If I plug a device into a dead port, I get no output. However, if I booted with the mouse in a dead port, it got an error that suggested the cable was bad.

If anyone has any ideas as to a fix for this, I would greatly appreciate it. If its dead, I guess I may be investing in a hub or controller card soon.

----------

## nephlim

I think you should invest then, 'cause if all the different OS cannot detect USB hardware on the dead ports, I cannot see another reason for it than that they're dead.

Best regards

----------

## dsf

One other thought, even if a little off the wall.

I have a serial DB-9->USB adapter. Great stuff.

If I power on the system, it is detected. If I subsequently reboot, it is not.

(Easily seen from 'lsusb' output and from the dmesg output -- instead of a vendor string, there's some USB errors for that device, in my case.)

My tentative thoughts is that I may have a BIOS bug of some sort that does not properly re-initialize something during a reboot.
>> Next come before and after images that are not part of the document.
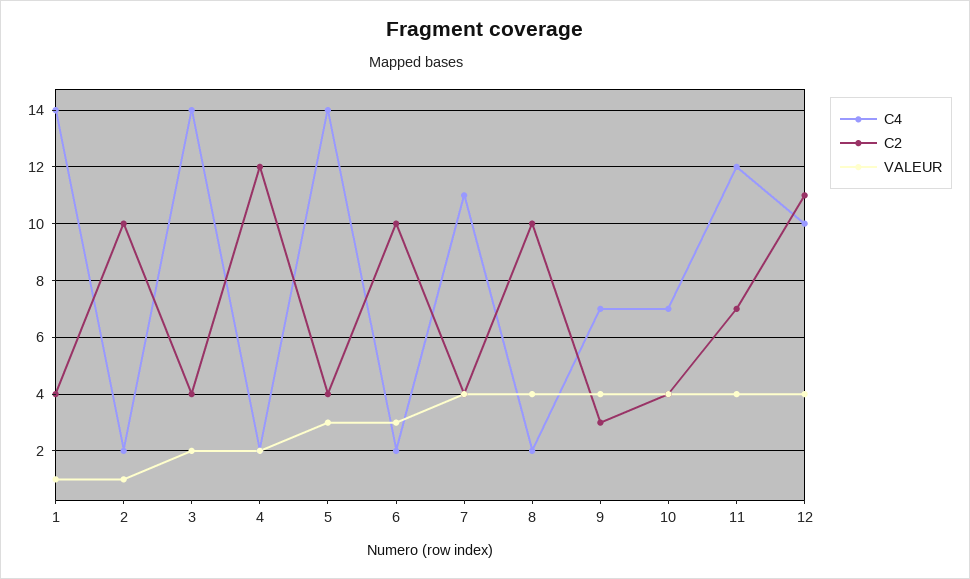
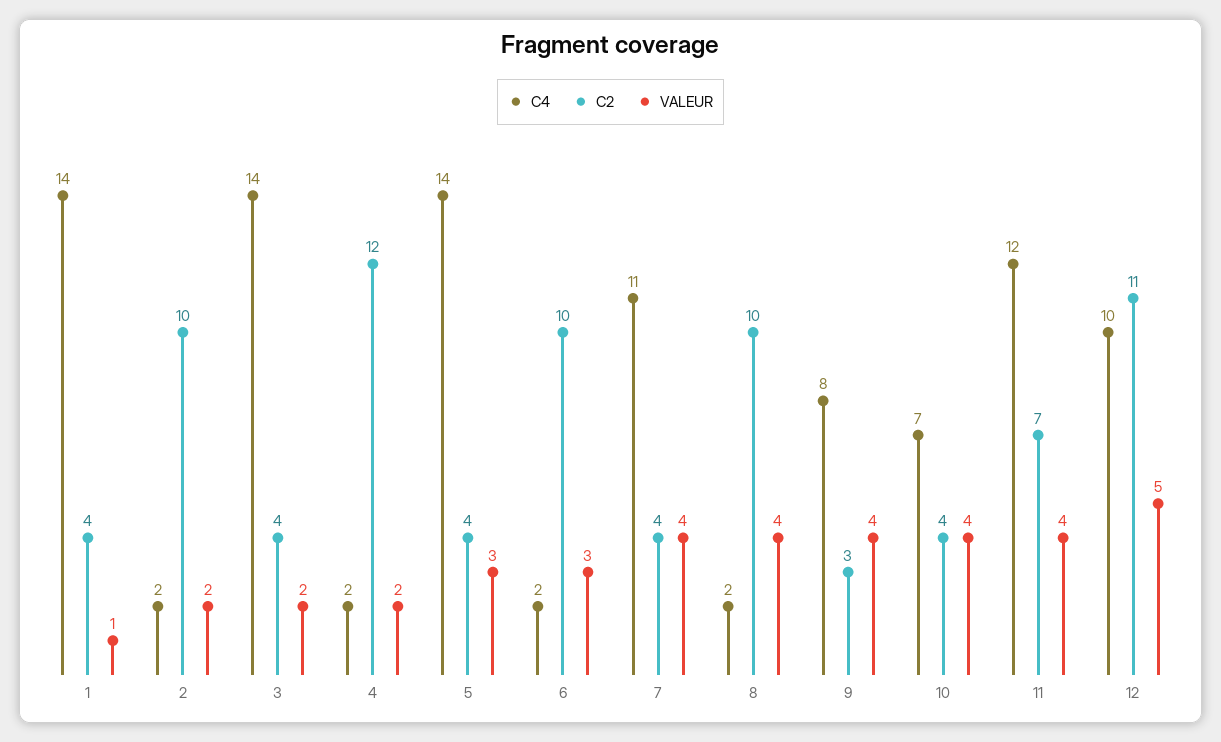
  {
    "C4": {
      "1": 14,
      "2": 2,
      "3": 14,
      "4": 2,
      "5": 14,
      "6": 2,
      "7": 11,
      "8": 2,
-     "9": 7,
+     "9": 8,
      "10": 7,
      "11": 12,
      "12": 10
    },
    "C2": {
      "1": 4,
      "2": 10,
      "3": 4,
      "4": 12,
      "5": 4,
      "6": 10,
      "7": 4,
      "8": 10,
      "9": 3,
      "10": 4,
      "11": 7,
      "12": 11
    },
    "VALEUR": {
      "1": 1,
-     "2": 1,
+     "2": 2,
      "3": 2,
      "4": 2,
      "5": 3,
      "6": 3,
      "7": 4,
      "8": 4,
      "9": 4,
      "10": 4,
      "11": 4,
-     "12": 4
+     "12": 5
    }
  }

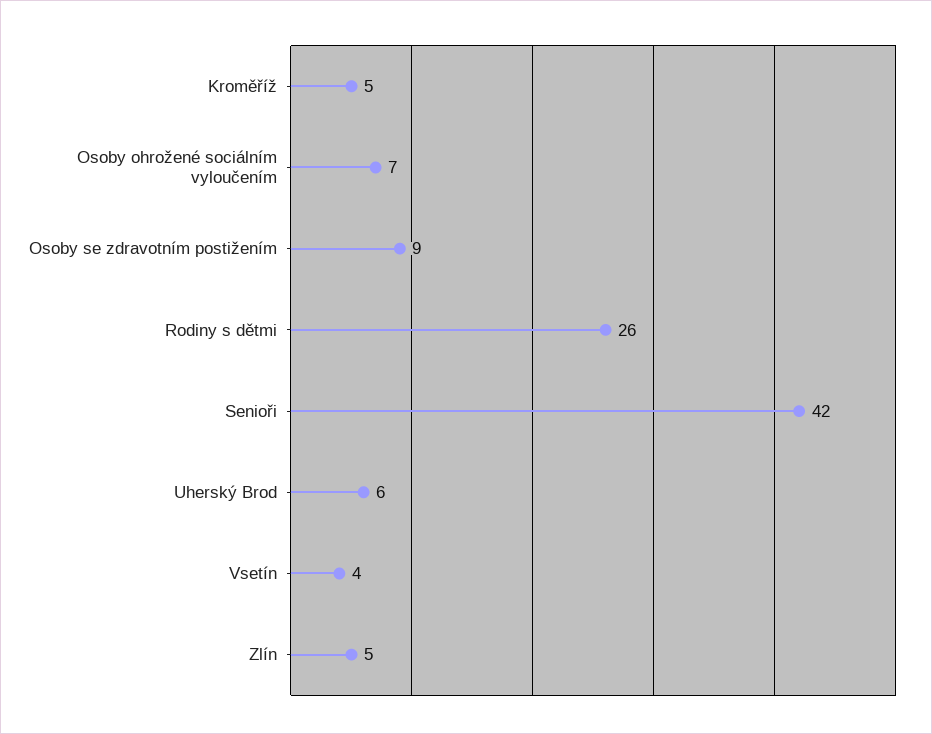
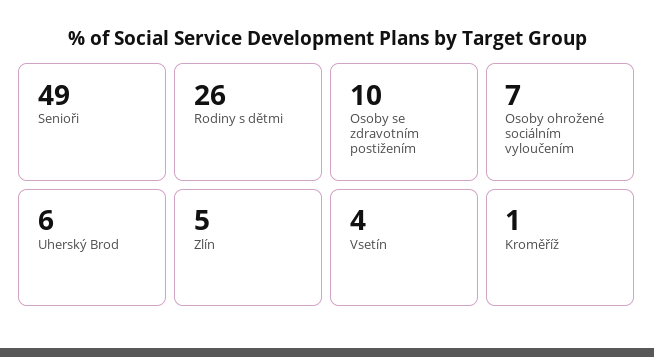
  {
-   "Kroměříž": 5,
+   "Kroměříž": 1,
    "Osoby ohrožené sociálním vyloučením": 7,
-   "Osoby se zdravotním postižením": 9,
+   "Osoby se zdravotním postižením": 10,
    "Rodiny s dětmi": 26,
-   "Senioři": 42,
+   "Senioři": 49,
    "Uherský Brod": 6,
    "Vsetín": 4,
    "Zlín": 5
  }

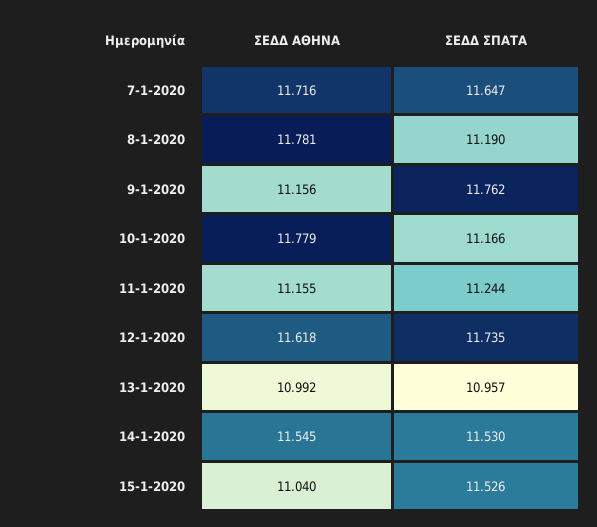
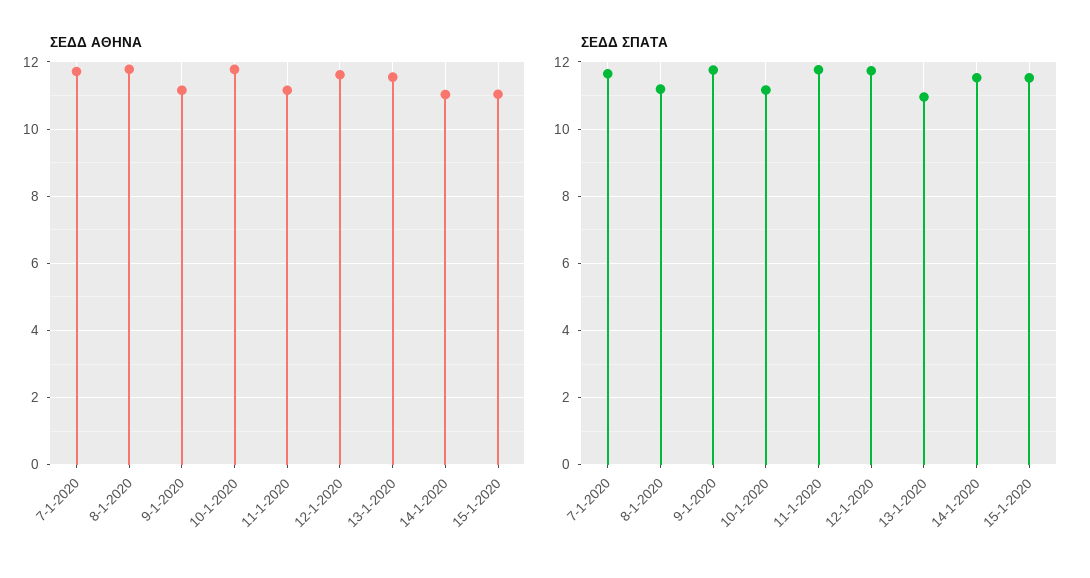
  {
    "ΣΕΔΔ ΑΘΗΝΑ": {
      "7-1-2020": 11.716,
      "8-1-2020": 11.781,
      "9-1-2020": 11.156,
      "10-1-2020": 11.779,
      "11-1-2020": 11.155,
      "12-1-2020": 11.618,
-     "13-1-2020": 10.992,
+     "13-1-2020": 11.6,
-     "14-1-2020": 11.545,
+     "14-1-2020": 11,
      "15-1-2020": 11.04
    },
    "ΣΕΔΔ ΣΠΑΤΑ": {
      "7-1-2020": 11.647,
      "8-1-2020": 11.19,
      "9-1-2020": 11.762,
      "10-1-2020": 11.166,
-     "11-1-2020": 11.244,
+     "11-1-2020": 11.8,
      "12-1-2020": 11.735,
      "13-1-2020": 10.957,
      "14-1-2020": 11.53,
      "15-1-2020": 11.526
    }
  }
I don't think I could 'blame' Linux since the default is to do a cold restart at reboot time.

If I turn the power off (through a normal shutdown, of course), and then turn it back on, the system will see my USB device every time.

So... something to try -- if you shut down the system, move the USB device to the preferred location, then power on the system, is it visible?

If yes, then you have an initialization issue of some sort, but probably not a hardware problem.

If no, then you have a potential very real hardware problem with the USB device.

----------